A trend towards simplification and narrower focus is emerging in the quarterly earnings reports of some of the world's biggest brands. We've heard it from Gap, Ralph Lauren and Burberry this month, and now we're hearing it from Victoria's Secret.
The lingerie giant's first quarter earnings report (or, rather, that of its parent company L Brands) was highly anticipated thanks to a recent Buzzfeed scoop revealing that it was planning to eliminate swimwear. Indeed, the company confirmed the elimination of swim as well as shoes, accessories and apparel — basically everything that had been offered online and varied by stores. The company has also completely restructured what's left: Victoria's Secret Lingerie, Pink and Victoria's Secret Beauty are now distinct businesses with their own executive leadership. Digital will be integrated into each unit; and once remaining swim, accessory and apparel inventory is sold, the company's offering will be the same online as it is in stores. Approximately 290 people have been laid off as a result.

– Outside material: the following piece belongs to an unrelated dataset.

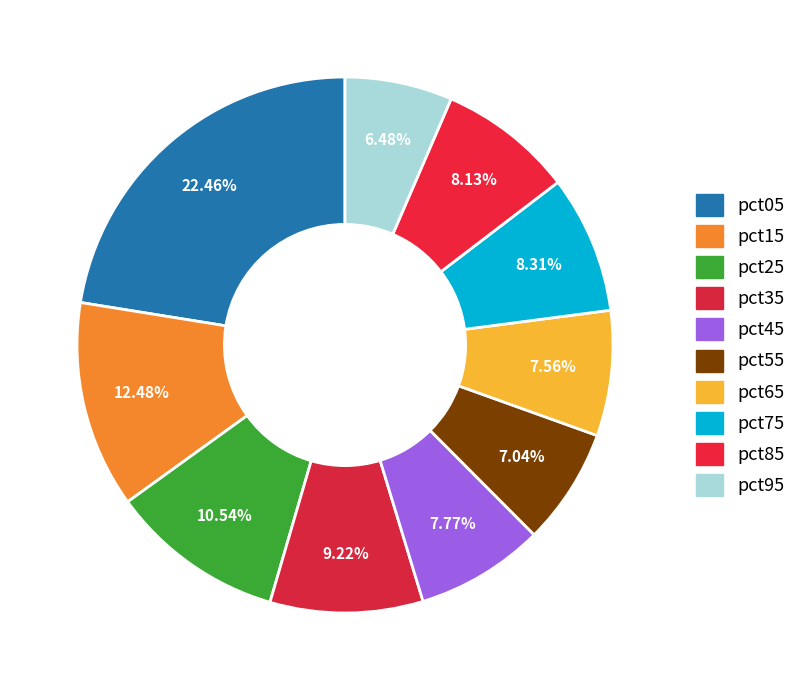

True or false: pct95 accounts for 20% of the total.

False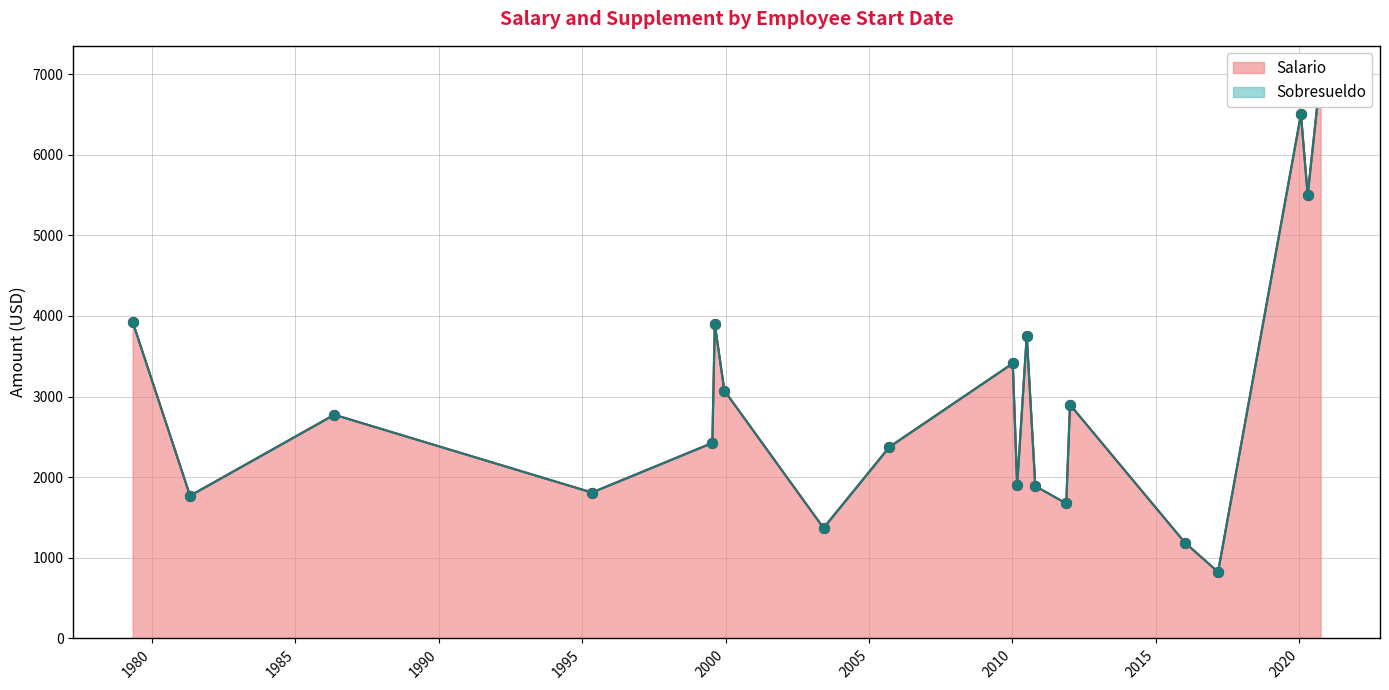

Which series contains the highest Y value?

Salario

While it may be beneficial in the long run, these changes are going to hurt the company's bottom line in the short term. The categories being eliminated contributed about $525 million in sales last year according to the company and profits will suffer as those products get marked down (though it's good news if you're in the market for a sexy swimsuit!).
To hopefully save money, the company also plans to cut down on promotions and significantly reduce the circulation of the catalogs that most likely introduced you to Victoria's Secret back in the day. Apparently, the company tested the elimination of catalogs in several cities and it had no meaningful impact to sales.
As for how Victoria's Secret did this past quarter: well, not great. Sales at the brand were up by 2 percent while profits decreased by 7 percent, with Pink showing the strongest momentum of the "core" brands and beauty showing the weakest. Expect a major ramping up of that business as the company restructures throughout the year.